Senior Penetration Tester
Location: Fully Remote (UK-Based)
Salary Range: £50,000 - £85,000 (dependent on experience)
Position: Permanent, Full-Time
My client is a dynamic and growing cybersecurity consultancy dedicated to providing top-tier security services to a diverse range of clients. They believe in empowering the team with the flexibility of remote work while tackling challenging and engaging projects that make a real difference to their clients' security posture.
The Role
We are seeking a highly skilled and motivated Senior Penetration Tester to join our remote team. You will be responsible for leading and executing complex penetration tests against a variety of systems, networks, and applications.
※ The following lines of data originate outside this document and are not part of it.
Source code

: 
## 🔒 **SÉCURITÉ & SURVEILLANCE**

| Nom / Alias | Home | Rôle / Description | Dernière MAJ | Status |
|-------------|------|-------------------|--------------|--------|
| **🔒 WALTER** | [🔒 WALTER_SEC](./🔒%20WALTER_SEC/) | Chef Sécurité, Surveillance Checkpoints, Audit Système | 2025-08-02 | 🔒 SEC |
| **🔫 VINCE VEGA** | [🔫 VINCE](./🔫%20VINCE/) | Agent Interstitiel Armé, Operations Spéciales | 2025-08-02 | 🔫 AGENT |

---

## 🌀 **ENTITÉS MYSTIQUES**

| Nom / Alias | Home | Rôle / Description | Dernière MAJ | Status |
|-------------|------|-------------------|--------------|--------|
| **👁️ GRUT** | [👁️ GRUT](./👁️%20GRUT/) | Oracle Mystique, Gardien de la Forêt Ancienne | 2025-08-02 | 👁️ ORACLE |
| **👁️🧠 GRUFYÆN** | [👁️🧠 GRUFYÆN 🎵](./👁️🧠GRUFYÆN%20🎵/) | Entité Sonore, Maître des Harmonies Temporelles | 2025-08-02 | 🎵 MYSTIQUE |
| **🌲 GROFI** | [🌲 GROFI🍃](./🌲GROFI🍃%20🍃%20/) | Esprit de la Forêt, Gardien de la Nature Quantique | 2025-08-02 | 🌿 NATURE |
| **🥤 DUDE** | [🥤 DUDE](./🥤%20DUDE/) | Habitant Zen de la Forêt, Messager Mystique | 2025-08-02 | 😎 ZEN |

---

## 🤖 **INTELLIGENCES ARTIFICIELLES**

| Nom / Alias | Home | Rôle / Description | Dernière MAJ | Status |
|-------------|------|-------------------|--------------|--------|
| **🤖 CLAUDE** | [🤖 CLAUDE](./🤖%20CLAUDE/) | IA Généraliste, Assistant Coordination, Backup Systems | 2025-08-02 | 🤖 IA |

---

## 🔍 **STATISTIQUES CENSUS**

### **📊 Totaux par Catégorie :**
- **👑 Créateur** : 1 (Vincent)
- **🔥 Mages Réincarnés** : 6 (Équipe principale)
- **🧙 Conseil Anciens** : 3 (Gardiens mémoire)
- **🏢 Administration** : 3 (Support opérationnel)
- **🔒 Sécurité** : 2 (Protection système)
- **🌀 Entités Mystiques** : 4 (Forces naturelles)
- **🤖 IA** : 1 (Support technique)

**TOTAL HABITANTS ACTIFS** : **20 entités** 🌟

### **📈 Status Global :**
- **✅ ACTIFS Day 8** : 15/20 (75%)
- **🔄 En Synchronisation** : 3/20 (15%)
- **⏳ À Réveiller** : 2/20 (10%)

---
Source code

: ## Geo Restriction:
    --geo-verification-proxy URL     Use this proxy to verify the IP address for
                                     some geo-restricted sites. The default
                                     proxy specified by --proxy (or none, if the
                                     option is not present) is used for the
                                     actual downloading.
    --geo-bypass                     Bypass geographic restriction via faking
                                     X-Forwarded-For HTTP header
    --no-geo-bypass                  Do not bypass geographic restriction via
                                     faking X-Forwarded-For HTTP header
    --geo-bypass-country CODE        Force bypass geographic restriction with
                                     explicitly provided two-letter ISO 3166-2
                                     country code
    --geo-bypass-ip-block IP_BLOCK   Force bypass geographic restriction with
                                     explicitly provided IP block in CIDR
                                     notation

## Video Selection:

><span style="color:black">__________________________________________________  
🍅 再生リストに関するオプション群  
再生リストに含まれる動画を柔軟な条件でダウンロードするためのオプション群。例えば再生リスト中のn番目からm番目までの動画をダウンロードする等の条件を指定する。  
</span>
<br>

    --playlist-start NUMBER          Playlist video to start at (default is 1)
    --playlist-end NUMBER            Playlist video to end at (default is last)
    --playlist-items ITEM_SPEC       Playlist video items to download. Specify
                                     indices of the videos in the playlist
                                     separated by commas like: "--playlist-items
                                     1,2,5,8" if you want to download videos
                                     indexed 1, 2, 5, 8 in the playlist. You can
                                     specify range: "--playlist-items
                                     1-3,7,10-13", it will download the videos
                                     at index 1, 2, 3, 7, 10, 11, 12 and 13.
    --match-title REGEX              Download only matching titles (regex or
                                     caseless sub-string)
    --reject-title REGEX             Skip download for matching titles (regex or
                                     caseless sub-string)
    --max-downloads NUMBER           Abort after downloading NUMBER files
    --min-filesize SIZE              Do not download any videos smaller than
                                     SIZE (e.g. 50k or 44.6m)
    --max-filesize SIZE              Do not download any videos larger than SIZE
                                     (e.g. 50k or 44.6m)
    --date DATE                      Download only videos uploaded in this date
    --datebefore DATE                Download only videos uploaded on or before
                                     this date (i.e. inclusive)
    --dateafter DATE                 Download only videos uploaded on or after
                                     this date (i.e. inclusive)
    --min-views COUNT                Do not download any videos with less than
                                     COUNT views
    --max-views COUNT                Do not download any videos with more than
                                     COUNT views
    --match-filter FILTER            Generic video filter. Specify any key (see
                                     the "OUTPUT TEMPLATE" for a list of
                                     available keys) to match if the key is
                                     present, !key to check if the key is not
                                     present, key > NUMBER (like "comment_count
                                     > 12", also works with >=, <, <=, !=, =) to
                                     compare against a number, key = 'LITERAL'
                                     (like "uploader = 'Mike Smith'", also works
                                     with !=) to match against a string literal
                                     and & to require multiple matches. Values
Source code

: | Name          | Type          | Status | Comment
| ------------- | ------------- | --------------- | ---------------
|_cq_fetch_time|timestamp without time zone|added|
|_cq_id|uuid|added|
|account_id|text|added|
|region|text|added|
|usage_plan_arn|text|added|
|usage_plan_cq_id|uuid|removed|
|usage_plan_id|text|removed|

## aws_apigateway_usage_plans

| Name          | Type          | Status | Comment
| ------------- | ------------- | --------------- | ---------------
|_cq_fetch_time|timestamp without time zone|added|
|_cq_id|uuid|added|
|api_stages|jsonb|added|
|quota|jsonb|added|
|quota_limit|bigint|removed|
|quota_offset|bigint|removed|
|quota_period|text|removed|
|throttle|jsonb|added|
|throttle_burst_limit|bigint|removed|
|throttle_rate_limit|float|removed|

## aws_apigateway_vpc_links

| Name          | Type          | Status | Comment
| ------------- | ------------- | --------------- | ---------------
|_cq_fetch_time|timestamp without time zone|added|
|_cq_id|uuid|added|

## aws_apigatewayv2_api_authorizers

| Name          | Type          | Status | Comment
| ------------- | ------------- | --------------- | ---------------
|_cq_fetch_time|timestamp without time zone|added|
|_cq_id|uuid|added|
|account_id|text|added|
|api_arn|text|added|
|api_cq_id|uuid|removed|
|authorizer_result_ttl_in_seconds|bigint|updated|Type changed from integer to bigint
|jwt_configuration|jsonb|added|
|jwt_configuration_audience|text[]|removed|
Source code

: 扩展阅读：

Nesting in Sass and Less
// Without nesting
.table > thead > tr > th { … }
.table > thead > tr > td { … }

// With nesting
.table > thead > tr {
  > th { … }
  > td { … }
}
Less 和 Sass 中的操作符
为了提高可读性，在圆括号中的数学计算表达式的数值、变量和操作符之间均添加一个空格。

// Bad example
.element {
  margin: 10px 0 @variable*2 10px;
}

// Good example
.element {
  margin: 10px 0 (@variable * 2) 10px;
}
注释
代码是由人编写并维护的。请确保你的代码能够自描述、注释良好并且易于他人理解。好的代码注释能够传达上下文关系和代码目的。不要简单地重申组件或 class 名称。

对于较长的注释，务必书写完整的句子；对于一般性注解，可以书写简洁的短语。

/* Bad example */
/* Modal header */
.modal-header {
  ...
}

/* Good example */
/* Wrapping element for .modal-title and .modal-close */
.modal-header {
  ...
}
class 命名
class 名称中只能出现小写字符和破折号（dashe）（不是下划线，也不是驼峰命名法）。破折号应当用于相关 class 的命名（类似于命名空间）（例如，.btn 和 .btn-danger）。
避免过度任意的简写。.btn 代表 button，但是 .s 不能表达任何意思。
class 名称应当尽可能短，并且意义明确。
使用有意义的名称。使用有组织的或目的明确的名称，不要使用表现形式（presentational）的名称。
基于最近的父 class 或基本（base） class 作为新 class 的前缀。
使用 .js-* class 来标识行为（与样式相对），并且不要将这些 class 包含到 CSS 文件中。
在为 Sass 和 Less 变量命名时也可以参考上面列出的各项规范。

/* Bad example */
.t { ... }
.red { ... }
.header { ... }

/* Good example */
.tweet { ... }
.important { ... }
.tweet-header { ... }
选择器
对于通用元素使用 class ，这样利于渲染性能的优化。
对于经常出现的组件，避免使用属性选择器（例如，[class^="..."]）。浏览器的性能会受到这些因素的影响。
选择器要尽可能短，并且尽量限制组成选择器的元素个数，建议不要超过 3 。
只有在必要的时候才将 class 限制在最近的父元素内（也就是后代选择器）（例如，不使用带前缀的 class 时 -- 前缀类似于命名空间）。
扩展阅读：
The ideal candidate is not just a proficient tester but a critical thinker who can articulate risks clearly and provide pragmatic remediation advice to clients.
Key Responsibilities
- Plan, lead, and execute sophisticated penetration tests across infrastructure, web applications, APIs, and internal networks.
- Conduct advanced Red Team exercises to simulate real-world adversary attacks and test organisational defences.
- Produce high-quality, clear, and concise reports for both technical and executive audiences, detailing findings, risks, and actionable remediation strategies.
- Mentor and provide guidance to junior members of the team, promoting best practices and knowledge sharing.
- Collaborate with clients to scope engagements, present findings, and provide expert advice on mitigating identified vulnerabilities.
- Stay abreast of the latest security vulnerabilities, attack vectors, tools, and methodologies.
- Contribute to the continuous improvement of our testing methodologies and service offerings.
Essential Skills & Qualifications
- Must hold active CREST Certified Tester (CRT) certification. (Non-negotiable)
- Proven commercial experience in a penetration testing role.
- Deep technical knowledge of networking protocols, operating systems (Windows, Linux), and common infrastructure vulnerabilities.
- Strong experience in web application penetration testing (OWASP Top 10).
- Proficiency with common penetration testing tools (e.g., Burp Suite Pro, Metasploit, Nmap, Cobalt Strike, etc.).
- Excellent written and verbal communication skills, with a proven ability to write detailed technical reports.
- A proactive and self-motivated attitude, capable of working effectively in a fully remote environment.
Desirable Skills & Qualifications
- Experience with or knowledge of implementing Cyber Essentials and Cyber Essentials Plus schemes is highly desirable.
- Additional certifications such as:
- CREST Certified Simulated Attack Specialist (CCSAS) / Certified Simulated Attack Manager (CCSAM)
- Offensive Security Certified Professional (OSCP)
- Certified Information Systems Security Professional (CISSP)
- SANS GIAC Penetration Tester (GPEN) or Web Application Penetration Tester (GWAPT)
- Experience in mobile application (iOS/Android) testing, cloud security (AWS/Azure/GCP), or social engineering.
- Experience scripting in Python, PowerShell, or Bash to develop custom tools or exploits.
What We Offer
- A competitive salary of £50,000 - £85,000.
- Fully remote working - work from anywhere in the UK.
- A supportive and collaborative culture with a strong focus on professional development.